Une étrangère, arrivée depuis trois mois à Paris, jeune, bien faite, mais pauvre et inconnue, habitait deux chambres basses au faubourg Saint-Antoine : elle s'occupait à broder, et vivait de son travail. Revenant un soir de vendre son ouvrage, elle se trouva mal en rentrant dans sa maison : on s'efforça vainement de la secourir, de la ranimer; elle expira sans avoir repris ses sens, ni laissé apercevoir aucune marque de connaissance.
Ses voisines, effrayées de ce terrible accident, remplirent sa triste demeure de cris et d'exclamations ; elles s'appelaient les unes et les autres, et se répétaient : "Christine, hélas! la pauvre Christine !".
Une bourgeoise, dont le jardin se terminait au mur de la maison d'où s'élevait ce bruit, attirée par le désir d'être utile à celles qui gémissaient si haut, fut elle-même s'informer de la cause de leurs clameurs ; on l'en instruisit. Pendant qu'on lui parlait, ses yeux se fixèrent sur une petite fille âgée de trois ou quatre ans : cette innocente créature pleurait près de la morte, l'appelait, la tirait par sa robe, et lui criait : "Ma mère, éveillez-vous ! ma mère, éveillez- vous donc !".
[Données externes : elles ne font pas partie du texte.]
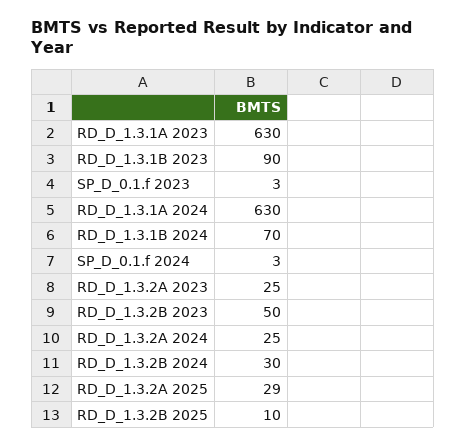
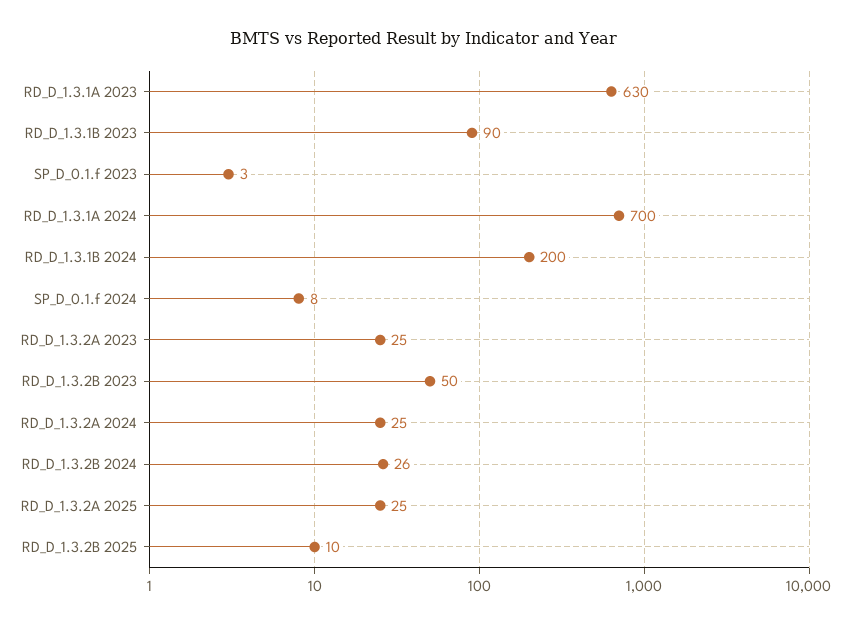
RD_D_1.3.1A 2024: 630 -> 700
RD_D_1.3.1B 2024: 70 -> 200
SP_D_0.1.f 2024: 3 -> 8
RD_D_1.3.2B 2024: 30 -> 26
RD_D_1.3.2A 2025: 29 -> 25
Le coeur de la sensible voisine s'émut à ce spectacle : elle s'avança, prit la petite dans ses bras, la caressa, essuya ses larmes. La beauté de l'enfant redoubla son attendrissement. Elle envoya chercher un homme de justice, donna de l'argent pour faire inhumer l'étrangère. Ayant rempli toutes les formalités nécessaires au dessein de se charger de la jeune orpheline, elle la prit par la main et la conduisit chez elle.
Celle dont le bon coeur éclatait par cet acte d'humanité, se nommait madame Dufresnoi ; veuve d'un marchand peu riche, elle s'était arrangée avec la famille de son mari. Contente de 3 000 livres de rentes viagères, elle venait d'abandonner à des enfants d'un premier lit, des droits assez considérables sur leur succession. Ce procédé généreux lui procura la satisfaction de voir établir convenablement les filles d'un honnête homme dont elle chérissait la mémoire.